Es posiblemente el mejor papel que haya interpretado Gassman: un playboy que sólo parece ir para adelante, llevándose por delante todo lo que encuentra a su paso. Es también, en una primera instancia, una de las celebraciones más explosivas de la nueva forma de vida italiana, un disfrute a la romana, con los autos de lujo, el levante constante y el festejo perpetuo. Sin embargo, el final mismo, marcado por un trágico accidente automovilístico, posiblemente señale uno de los conflictos inherentes del film (y de la commedia all’italiana en general): la carrera entre la Italia consevadora y populista representada por el Fiat 500 y el “nuevo italiano” representado por el veloz Lancia Aurelia B24.

La educación sentimental a cargo de una forma de padre obsceno y excesivo (y atractivo en la misma medida) se retoma con el mismo Gassman en Perfume de mujer (1974), en la que Ciccio (Alessandro Momo) tiene que acompañar desde Turín a Nápoles a un ex capitán del Ejército que quedó ciego tras una explosión. Contraponiéndola con la versión hollywoodense actuada por Al Pacino, en la que el ciego es un personaje en el fondo querible y que reduce sus enseñanzas a una suerte de carpe diem, Gassman es un personaje mucho más oscuro y menos querible, que en el fondo no enseña tanto sobre cómo vivir la vida como sobre cómo convivir con la muerte.

Instrucciones para el nuevo uruguayo

Si algo define a Risi es esa ambivalencia subrepticia.

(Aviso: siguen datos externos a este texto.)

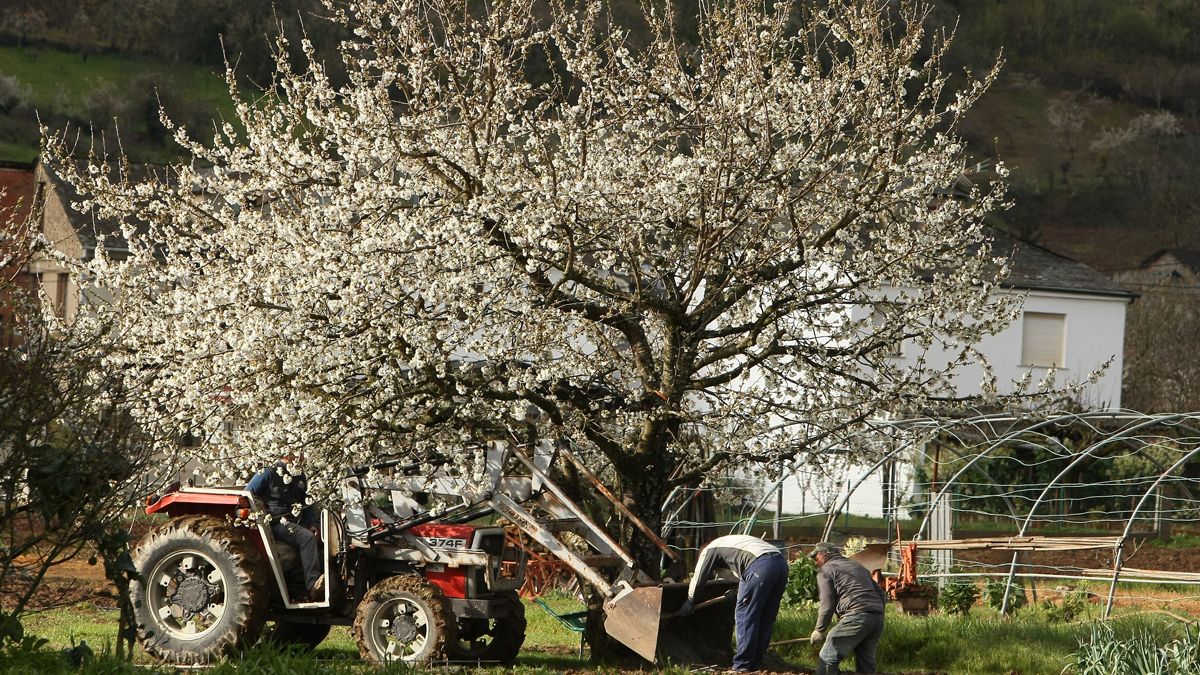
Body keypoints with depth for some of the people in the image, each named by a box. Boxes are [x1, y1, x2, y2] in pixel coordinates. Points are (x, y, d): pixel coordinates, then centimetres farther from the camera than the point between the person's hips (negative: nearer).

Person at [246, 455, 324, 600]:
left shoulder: (300, 478, 22)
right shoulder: (268, 474, 2)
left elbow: (308, 504, 28)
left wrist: (312, 525, 12)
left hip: (295, 523, 7)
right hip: (275, 523, -7)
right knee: (307, 537, -30)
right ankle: (313, 586, -38)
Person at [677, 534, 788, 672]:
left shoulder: (709, 550, 18)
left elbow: (698, 579, 23)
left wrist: (689, 603, 36)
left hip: (761, 565, -8)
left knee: (745, 616, -1)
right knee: (766, 618, 15)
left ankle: (742, 666, -2)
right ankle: (756, 664, 19)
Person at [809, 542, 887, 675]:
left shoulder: (826, 570, 8)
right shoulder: (858, 566, 31)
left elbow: (827, 605, -2)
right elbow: (880, 593, 26)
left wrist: (819, 630, 7)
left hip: (856, 615, -8)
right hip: (878, 616, 8)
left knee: (827, 660, -8)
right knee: (866, 664, 14)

El film En nombre del pueblo italiano culmina con una de las escenas más evocadoras y anticipatorias de Risi. El justo policía llevado a escena por Ugo Tognazzi tiene en las manos evidencia que resultaría en la absolución del sórdido magnate Lorenzo Santenocito (representado por Gassman), pero al ver la chusma italiana festejando un triunfo futbolístico -representada en su máxima obscenidad y ridiculez por Risi-, duda si deshacerse del material liberador. En esta decisión, que de golpe coloca al héroe moral en un debate, vemos la gran duda sobre el futuro de Italia. A fin de cuentas, un hombre como aquel magnate, más allá de haber cometido el asesinato, fuera de la cárcel puede ser más perjudicial para el pueblo italiano.

Risi en esta escena se adelanta a la Italia de Berlusconi, a la Italia de la RAI y de las bellinas, de la Cicciolina y los programas de chimentos. Es casi como si fuera un ejercicio metacinematográfico y saliera de cuadro para preguntarse: “qué estamos haciendo?”, “¿a dónde vamos?”. Pero cuando desmonta el populismo tano para hacer una lectura de él y criticarlo, nunca puede evitar ese plus, ese sedimento aparte que es la celebración de éste.

Ver la Italia próspera de Risi (pero con sus ojos tapados como jugando a la gallinita ciega sobre un pretil) no sólo es un buen documento de época, sino algo para hacernos pensar en nuestros propios años de prosperidad económica y triunfalismo deportivo. Sirve para dar una mirada diferente al “nuevo uruguayo” que se agita en el fondo y del que tan bien escribió Sandino Núñez.